4. L'obligation faite à l'administration fiscale par les dispositions précitées de tenir à la disposition du contribuable qui le demande, avant la mise en recouvrement d'impositions établies au terme d'une procédure de rectification contradictoire ou par voie d'imposition d'office, les documents ou copies de documents qui contiennent les renseignements qu'elle a utilisés pour procéder aux redressements correspondants, sauf dans le cas où ces renseignements sont librement accessibles au public, permet au contribuable de vérifier l'authenticité de ces documents et d'en discuter la teneur ou la portée et constitue ainsi une garantie pour l'intéressé. Cette obligation ne peut toutefois porter que sur les documents originaux ou les copies de ces documents effectivement détenus par les services fiscaux. Par suite, au cas notamment où les documents que le contribuable demande sont détenus non par l'administration fiscale, qui en a seulement pris connaissance dans l'exercice de son droit de communication, mais par l'autorité judiciaire, il appartient à l'administration fiscale de renvoyer l'intéressé vers cette autorité. En revanche, au cas où l'administration, dans l'exercice de son droit de communication, a pris des copies des documents détenus par un autre service, elle est tenue, en principe, de mettre l'intégralité de ces copies à la disposition du contribuable. Cependant, les dispositions législatives protégeant le secret professionnel, comme celles que prévoit l'article L. 103 du livre des procédures fiscales, peuvent faire obstacle à la communication par l'administration à un contribuable de renseignements concernant un tiers, sans le consentement de celui-ci ou de toute personne habilitée à cet effet. Peuvent, dès lors, être régulièrement établis des redressements fondés sur des documents dont les copies détenues par les services fiscaux n'ont été communiquées au contribuable qu'après occultation des informations couvertes par un tel secret.

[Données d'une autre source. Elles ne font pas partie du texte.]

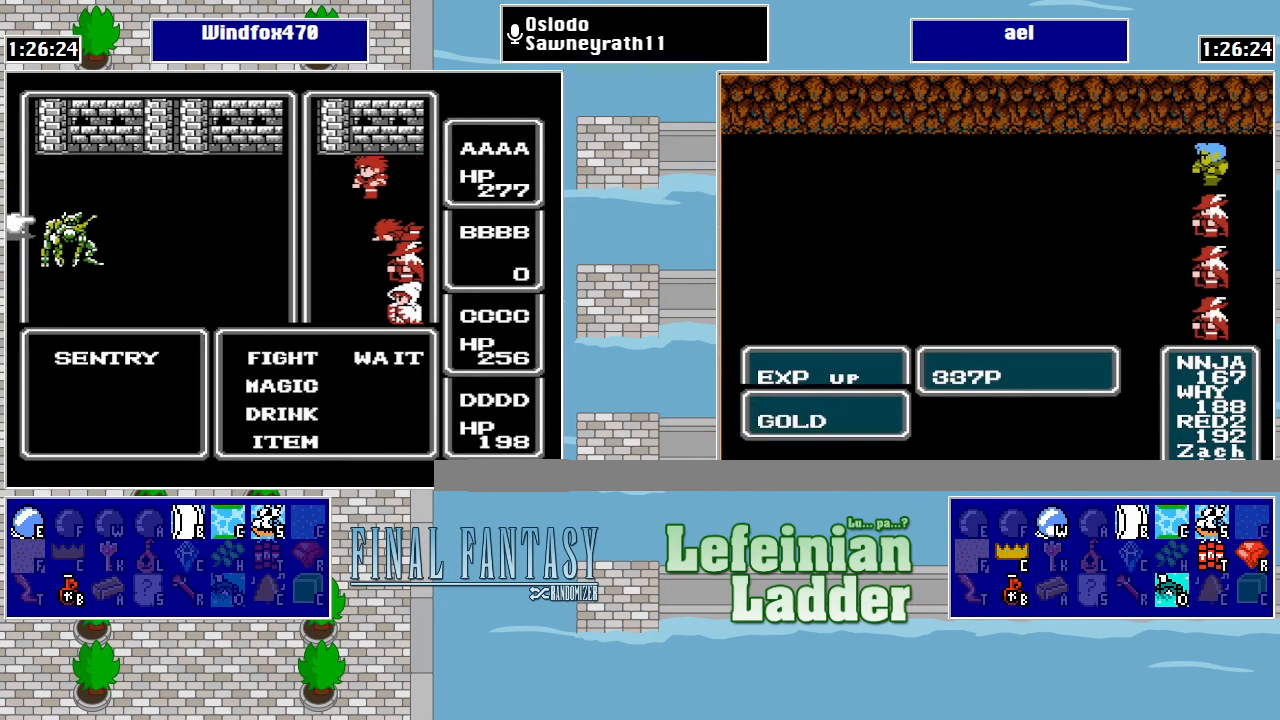
{"buttons": [], "events": [[333, "A", "down"], [466, "A", "up"]]}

5. Il résulte de l'instruction que la société AUTO 46 a demandé à l'administration la communication des documents sur lesquels elle s'était fondée pour établir les impositions litigieuses, par courrier du 20 juin 2011, dont la vérificatrice fait état dans sa réponse aux observations du contribuable en date du 25 juillet 2011. Comme indiqué dans ce dernier courrier, l'administration a communiqué à la société une copie des 82 factures rectificatives adressées par la société espagnole Talleres Hidalcan à l'intéressée ainsi qu'une copie de 35 factures initiales d'achat délivrées par la société allemande venderesse aux sociétés Money Call Spain, Fran Iberice, E et R Automoviles et CGI Grupo de consulting, afférentes à des véhicules vendus par la suite à la société requérante.

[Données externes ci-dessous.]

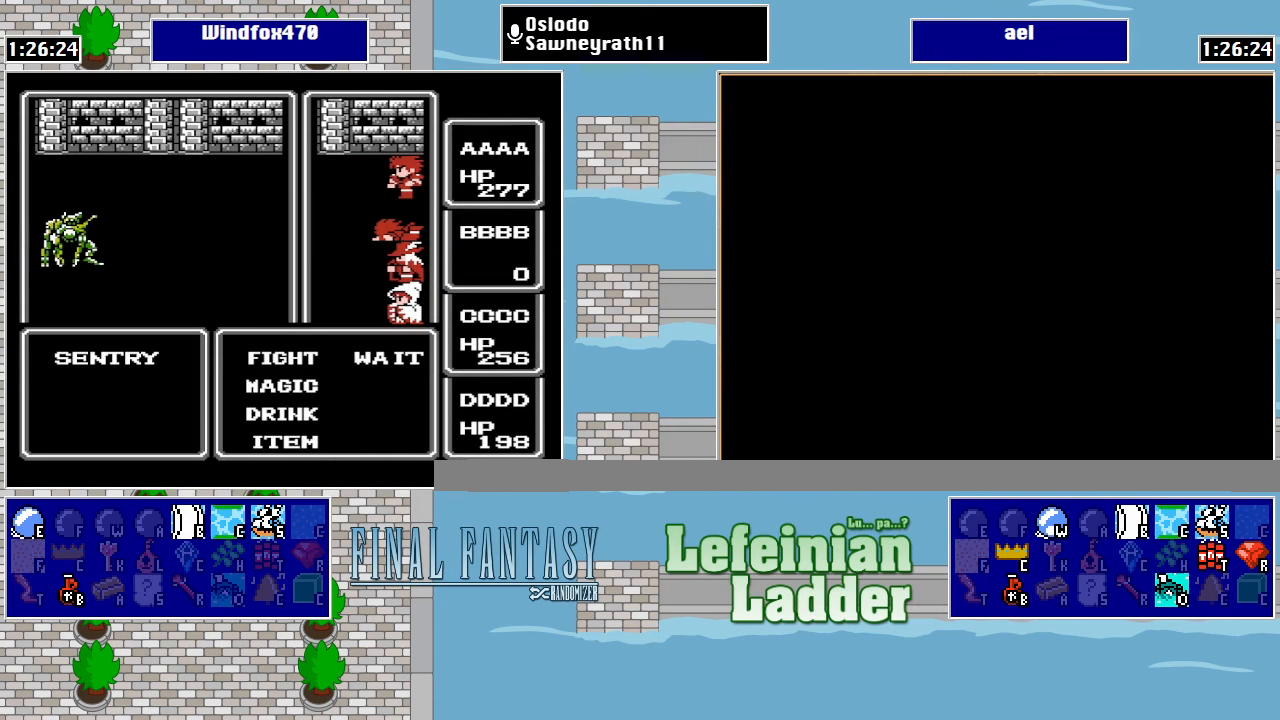
{"buttons": ["A"], "events": [[333, "A", "down"], [400, "A", "up"], [500, "A", "down"]]}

6. Me A...fait toutefois valoir que les réponses adressées à l'administration fiscale par les autorités espagnoles, dans le cadre de l'assistance administrative internationale, ne lui ont pas été communiquées, ce que ne conteste pas le ministre, aucune pièce du dossier ne permettant par ailleurs d'établir qu'une telle communication aurait eu lieu. Or, il ressort tant des termes de la proposition de vérification en date du 18 avril 2011, que de la réponse aux observations de la société AUTO 46 en date du 25 juillet 2011, que la vérificatrice a utilisé des informations contenues dans les réponses qui lui ont été adressées par les autorités espagnoles pour procéder aux redressements en litige. La vérificatrice fait en effet état de l'examen, par ces autorités, de la comptabilité des fournisseurs espagnols, dont il ressortait que les achats de véhicules en Allemagne et leur revente à la requérante y étaient comptabilisés en acquisition intracommunautaire, et de la constatation, par ces mêmes autorités, de ce qu'aucun de ces fournisseurs espagnols n'avait pris livraison des véhicules vendus in fine à la requérante, lesquels n'avaient par ailleurs jamais transité par l'Espagne ou été immatriculés dans ce pays. Elle indique également, dans la proposition de rectification du 18 avril 2011, que d'après les informations recueillies auprès des autorités espagnoles, 31 factures rectificatives établies par la société Talleres Hidalcan auraient été adressées à la société AUTO 46, et donc reçues par celle-ci, ce chiffre étant porté à 82 dans le courrier du 25 juillet 2011, et donc que l'intéressée ne pouvait dès lors ignorer que les véhicules acquis par la société Talleres Hidalcan pour lui être revendus, s'étaient vus appliquer le régime des livraisons intracommunautaires.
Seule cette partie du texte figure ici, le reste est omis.